Глава 11

Брилуэн устроилась у меня на руках, словно была создана, чтобы вот так лежать на сгибе моего локтя. Я склонилась над ее крошечным личиком; темно-рыжие реснички на алебастровой коже казались украшением, слишком совершенно, чтобы быть настоящим. Я уже говорила, что все матери считают своих детей красивыми; как знать, видим ли мы истину или какую-то иллюзию, созданную любовью и материнскими гормонами? Некоторые виды гламура никак не связаны с фейри, лишь с любовью.
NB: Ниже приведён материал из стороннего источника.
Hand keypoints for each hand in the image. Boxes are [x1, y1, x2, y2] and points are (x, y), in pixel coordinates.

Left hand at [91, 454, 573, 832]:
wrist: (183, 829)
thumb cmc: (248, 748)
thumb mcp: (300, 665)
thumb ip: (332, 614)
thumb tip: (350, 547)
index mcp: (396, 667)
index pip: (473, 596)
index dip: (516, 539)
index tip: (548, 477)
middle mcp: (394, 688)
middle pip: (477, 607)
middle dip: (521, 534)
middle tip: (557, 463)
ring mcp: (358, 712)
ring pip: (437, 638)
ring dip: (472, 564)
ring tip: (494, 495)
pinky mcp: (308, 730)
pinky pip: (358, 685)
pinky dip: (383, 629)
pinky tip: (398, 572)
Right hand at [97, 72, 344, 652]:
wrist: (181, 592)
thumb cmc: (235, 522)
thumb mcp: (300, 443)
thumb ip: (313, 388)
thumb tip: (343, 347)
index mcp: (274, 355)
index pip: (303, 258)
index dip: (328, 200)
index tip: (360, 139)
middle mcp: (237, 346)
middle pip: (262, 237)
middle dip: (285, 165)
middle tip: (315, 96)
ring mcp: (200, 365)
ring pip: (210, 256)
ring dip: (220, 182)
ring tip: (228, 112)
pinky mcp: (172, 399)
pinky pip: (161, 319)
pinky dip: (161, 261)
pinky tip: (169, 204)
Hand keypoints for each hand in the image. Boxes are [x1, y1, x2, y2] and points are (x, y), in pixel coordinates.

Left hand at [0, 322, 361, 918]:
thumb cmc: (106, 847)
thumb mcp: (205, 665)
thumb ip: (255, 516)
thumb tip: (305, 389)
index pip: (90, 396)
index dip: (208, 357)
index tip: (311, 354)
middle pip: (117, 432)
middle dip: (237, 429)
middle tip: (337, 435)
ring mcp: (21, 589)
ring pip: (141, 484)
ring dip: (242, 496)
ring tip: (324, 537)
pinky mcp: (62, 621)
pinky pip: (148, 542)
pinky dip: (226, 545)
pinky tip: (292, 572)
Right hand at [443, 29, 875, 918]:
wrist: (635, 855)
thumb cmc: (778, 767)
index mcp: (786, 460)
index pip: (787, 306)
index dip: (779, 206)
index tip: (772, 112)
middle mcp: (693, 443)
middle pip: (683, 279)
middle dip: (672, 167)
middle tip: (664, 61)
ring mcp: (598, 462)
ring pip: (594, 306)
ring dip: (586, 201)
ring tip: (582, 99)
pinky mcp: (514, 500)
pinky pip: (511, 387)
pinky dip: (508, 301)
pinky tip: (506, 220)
Гален взял на руки Гвенвифар, а затем сел, аккуратно облокотившись о мои ноги, стараясь не толкнуть «подставку для ног», чтобы Китто не шевелился и не привлекал внимание королевы. Шолто с Аластером на руках стоял рядом с моим креслом. Он не осознанно укачивал малыша, если тот начинал беспокойно ерзать. Когда Шолто поверил, что Брилуэн была от него, он присоединился к уходу за детьми, как будто все они были его.

— Совсем забывается, какими крошечными они бывают, — проговорила Андаис, и ее голос был мягче и нежнее, чем я когда-либо слышала от нее.
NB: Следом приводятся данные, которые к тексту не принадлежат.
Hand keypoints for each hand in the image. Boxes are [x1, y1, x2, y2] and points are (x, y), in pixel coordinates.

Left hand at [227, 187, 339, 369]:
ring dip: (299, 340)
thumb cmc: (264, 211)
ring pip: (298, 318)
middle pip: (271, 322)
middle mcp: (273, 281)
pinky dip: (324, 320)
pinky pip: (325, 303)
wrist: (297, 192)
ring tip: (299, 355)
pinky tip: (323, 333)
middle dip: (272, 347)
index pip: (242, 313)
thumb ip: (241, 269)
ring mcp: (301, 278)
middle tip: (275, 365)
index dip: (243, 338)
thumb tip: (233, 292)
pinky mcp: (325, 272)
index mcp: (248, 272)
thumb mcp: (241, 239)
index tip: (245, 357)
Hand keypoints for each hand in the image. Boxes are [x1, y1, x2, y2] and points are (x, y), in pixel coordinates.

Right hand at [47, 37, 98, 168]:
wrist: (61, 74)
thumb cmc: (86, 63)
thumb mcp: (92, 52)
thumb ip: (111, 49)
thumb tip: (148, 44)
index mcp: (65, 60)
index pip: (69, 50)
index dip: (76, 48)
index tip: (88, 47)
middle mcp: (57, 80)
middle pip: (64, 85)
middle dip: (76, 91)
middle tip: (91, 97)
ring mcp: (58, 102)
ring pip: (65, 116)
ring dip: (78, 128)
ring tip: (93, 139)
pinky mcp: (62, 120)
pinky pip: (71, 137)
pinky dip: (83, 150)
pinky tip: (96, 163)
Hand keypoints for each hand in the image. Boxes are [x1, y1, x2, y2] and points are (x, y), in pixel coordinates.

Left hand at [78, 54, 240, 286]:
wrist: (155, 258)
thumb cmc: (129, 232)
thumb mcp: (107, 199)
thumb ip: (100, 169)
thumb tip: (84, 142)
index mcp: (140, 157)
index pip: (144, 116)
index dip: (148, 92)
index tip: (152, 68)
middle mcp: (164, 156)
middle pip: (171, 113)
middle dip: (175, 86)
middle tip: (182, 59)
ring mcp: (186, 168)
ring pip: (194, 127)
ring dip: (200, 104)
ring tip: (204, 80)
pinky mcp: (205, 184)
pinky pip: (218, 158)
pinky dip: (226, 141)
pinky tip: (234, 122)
Я подняла взгляд и вдруг осознала, что забыла о ее присутствии, на какое-то мгновенье для меня не существовало ничего, кроме малышки на моих руках и чувства абсолютного удовольствия. Я обнаружила, что порой рядом с тройняшками чувствуешь себя, словно под воздействием чего-то, медлительной и довольной, но не ожидала этого эффекта и во время разговора с моей тетей.

— Я помню этот взгляд с того времени, как Кел был маленьким. Он всегда оказывал на меня такое влияние. Глядя теперь на тебя, я задумалась, не было ли это чем-то большим, чем просто материнский инстинкт.

— Что ты имеешь в виду? — уточнила я.

— Твой взгляд расфокусирован, ты как будто одурманена.

— Брилуэн оказала очень сильное влияние на нашего друга-человека, такое сильное, что мы решили отказаться от человеческой няни для нее, — сказала я.

— Возможно, моя внучатая племянница очаровывает не только людей, Мередит. Осознанно ты бы ни за что не стала так отвлекаться при мне.

— Нет, тетя Андаис, не стала бы.

На ее лице появилось задумчивое выражение, и она положила руку на бедро Эймона, зарывшись ею под его шелковый халат.

— Могу ли я списать вину некоторых из самых худших моих ошибок на магию? Был ли мой сын способен так же очаровывать меня взглядом, как… Брилуэн только что сделала с тобой?

— Я не знаю, тетя Андаис, не могу сказать.

— Я тоже не уверена, — сказала она, по-прежнему касаясь Эймона, поглаживая его бедро не с эротическим подтекстом, а чтобы успокоиться. Насколько мне было известно, прикосновения помогают освободить разум от чар Короля Света и Иллюзий, Тараниса; интересно, она касалась Эймона, чтобы успокоиться или чтобы выйти из-под гламора, передавшегося через зеркало от нас с Брилуэн.

Дойл опустил руку мне на плечо, и я смогла мыслить еще более трезво. Это помогло мне сосредоточиться и понять, что эти несколько мгновений я не владела собой, и тот факт, что я этого не осознавала, не был хорошим знаком. У нас предстояли серьезные переговоры и сегодня, и позже с нашими другими родственниками, союзниками и врагами. Я не могла заниматься всем этим, будучи одурманенной гламуром детей. Насколько сильное влияние оказывает Брилуэн на окружающих ее людей?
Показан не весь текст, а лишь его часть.